- Film poster
- Directed by: Loki Mulholland
- Written by: Loki Mulholland
- Produced by: Micah Merrill; Russ Kendall;
- Starring: Adam Pendon; Lincoln Hoppe; K. Danor Gerald; Jeff Olson; Brian Clark; Britani Bateman; Steve Anderson; Ann Bosler; Craig Clyde; Jodi Russel; Vanessa DeHart; Graham Russell; Troy Dunn;
- Distributed by: Kaleidoscope Pictures
- Release date: April 20, 2007;

= Believe (2007 film) =

Believe is a 2007 mockumentary/comedy about the world of multi-level marketing (MLM). This is the first movie by director Loki Mulholland, who is also credited for the screenplay.

Believe was produced by Russ Kendall and Micah Merrill of Kaleidoscope Pictures.

==Plot==

Set in the town of Springfield, Believe tells the story of Adam Pendon (Larry Bagby), a struggling truck driver who was recently laid off from his job at the steel mill when it closed. Adam is approached by a salesman for a multi-level marketing company, Believe Industries. The salesman, Mark Fuller (Lincoln Hoppe), offers Adam a business opportunity.

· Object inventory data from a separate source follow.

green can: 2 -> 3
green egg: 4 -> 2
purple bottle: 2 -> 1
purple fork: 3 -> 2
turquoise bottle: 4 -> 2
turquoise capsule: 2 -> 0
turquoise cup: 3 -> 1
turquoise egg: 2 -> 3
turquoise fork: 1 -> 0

Adam agrees to meet Mark at a local hotel for the business meeting. This meeting is filled with distributors for Believe Industries, such as Dan Bretenheirmer (Steve Anderson) and Sally Bretenheirmer (Ann Bosler) who are unable to succeed at Believe, even though they sincerely try to work the program. Tom (Brian Neal Clark) and Amy Hawks (Britani Bateman) are a focused couple who also meet Adam.

The owner of Believe is Howard Flash (Jeff Olson), who claims to have lived in a trailer park until the business of Believe saved his life and made him wealthy.

Adam decides to join Believe and succeeds unexpectedly. He is invited to be a speaker at a Believe convention. The crux of the plot is Adam at a crossroads of either enjoying wealth and fame from Believe or walking away because he believes he is misleading other people with his wealth and fame.

==Cast==

- Larry Bagby : Adam Pendon
- Lincoln Hoppe : Mark Fuller
- Vanessa DeHart : Jean Pendon
- Brian Clark : Tom Hawks
- Britani Bateman : Amy Hawks
- Steve Anderson : Dan Bretenheimer
- Ann Bosler : Sally Bretenheimer
- Jeff Olson : Howard Flash
- Craig Clyde : Mitch Harris
- Jodi Russell : Betty Fuller
- J. Scott Bronson : Dr. Bronson
- Curt Dousett : John Miller
- K. Danor Gerald : Ray Sterago
- Leilani Marshall : Lola
- Dutch Whitlock : Chris Bretenheimer
- Graham Russell : John Loch
- Morgan Lund : Reverend Goldsmith
- Jimmy Chunga : Himself

== Background ==
For four years, Mulholland was a distributor for Amway, one of the most well-known MLM companies in the world.